More production, same infrastructure
Focus on inland waterways important for competitive advantage
When it comes to the ability to produce more with less, U.S. agriculture is a proven performer. Look at a chart of yield trends over the decades. The lines go up and to the right—consistently. Farmers have leveraged precision technology, biotech, new crop-management tools and advances in equipment to deliver increased yield from each acre planted.
Yet, there’s a flip side to that success. As an industry, we must move more grain than ever through an aging transportation infrastructure, and in particular, a long-neglected river infrastructure.
With harvest grain to move downstream and fertilizer to move upstream, autumn is a reminder that the inland water system spidering across the Midwest is usually a geological gift to commodity transportation. Current water levels on the lower Mississippi prove it’s a gift with limits—both natural and manmade.
This year, general increases in ag production bumped into the challenge of shallower barge drafts. The result is smaller loads per barge and more barges required to haul the same bushels. It’s a situation that can create freight shortages similar to other challenges we have seen in the system recently.
I mention increased agricultural output because that extra stress on the system isn’t obvious to those outside agriculture or transportation. For perspective on what we are putting into our grain storage and transportation infrastructure, I like how MFA Senior Director of Plant Foods Chris DeMoss explains it. He talks about corn acreage and yield since 1979, a year considered outstanding at the time.
In 1979, U.S. agriculture produced 7.9 billion corn bushels on 81.3 million acres. Skip forward to 2021, and corn acres are still in the same range at 85.4 million, but production reached 15.1 billion bushels. That’s a lot of additional bushels working through our transportation system and onto rivers with similar, if not the same, improvements as they had in 1979.
One way to look at the river system is as a perennial gift because it delivers a competitive advantage to U.S. growers as low-cost exporters. More than 70% of our nation’s grain exports move on water, saving between $7 and $9 billion annually compared to other shipping methods. We honed that advantage over the years with work upstream, building locks and dams that stretch the function of rivers for transport. On free-flowing river bodies like the Missouri, wing dams and channel management help to extend navigation utility.
All those tons on the river are fewer tons on the road. Remember that extra 7.2 billion bushels of corn gained since 1979? It equals about 8.5 million truckloads.

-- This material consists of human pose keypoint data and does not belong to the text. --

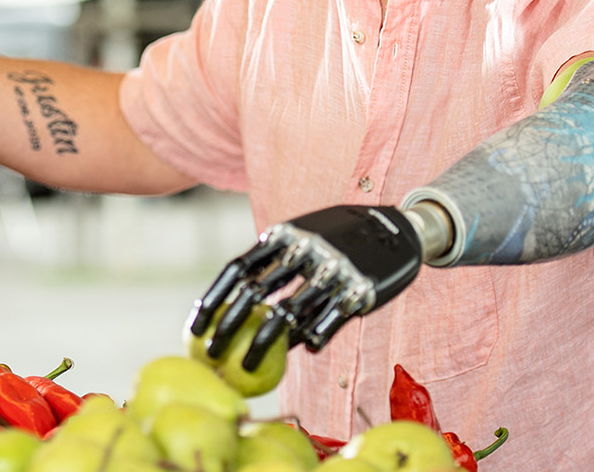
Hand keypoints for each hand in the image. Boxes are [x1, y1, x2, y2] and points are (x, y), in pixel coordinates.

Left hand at [187, 205, 422, 370]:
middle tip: (212, 355)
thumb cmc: (339, 237)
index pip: (238, 269)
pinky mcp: (360, 291)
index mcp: (286, 234)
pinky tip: (304, 349)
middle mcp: (306, 250)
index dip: (213, 299)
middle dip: (228, 328)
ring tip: (247, 368)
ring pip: (290, 315)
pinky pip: (329, 323)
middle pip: (257, 294)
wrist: (399, 227)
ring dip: (264, 346)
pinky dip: (313, 338)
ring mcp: (334, 271)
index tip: (194, 328)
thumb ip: (275, 261)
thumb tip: (238, 302)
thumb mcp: (305, 235)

The message needs to be clear—river infrastructure spending should be a regular and significant focus rather than being kicked down the road to be included only in blow-out spending bills.
River maintenance must include dredging to keep sufficiently deep channels for barge navigability and the repair and construction of wing dams, which direct river flow and maintain deep channels. Add to that proper emphasis on navigation regarding the Missouri River Manual and flow from upstream reservoirs.
Lock-and-dam maintenance, repair and expansion are crucial to aging river infrastructure. On that front, omnibus federal infrastructure legislation has delivered some promise on the Mississippi. Just north of the confluence of the Mississippi and Illinois rivers, the 80-plus-year-old Lock and Dam No. 25 was allocated $732 million to build a new 1,200-foot lock chamber alongside the existing 600-foot chamber. The addition will speed transportation and provide redundancy with the existing 600-foot lock, reducing the risk of river shutdowns. Work started this spring, with the design period expected to last through 2026. The new lock chamber should be commissioned by 2034.
But that’s just a start, and you can see that, even when funded, improvements aren’t speedy.
Another way to look at infrastructure is as a gift from the past—from the people who built it and paid for it. We owe them maintenance and the vision to build on their investment.
There will be weather-related challenges on any river. But they are temporary. Ignored infrastructure, on the other hand, is failure in slow motion. Maybe it’s time we listen to Theodore Roosevelt who said, “The nation behaves well if it treats the natural resources as assets which it must turn over to the next generation increased and not impaired in value.” The rivers can be a real competitive advantage.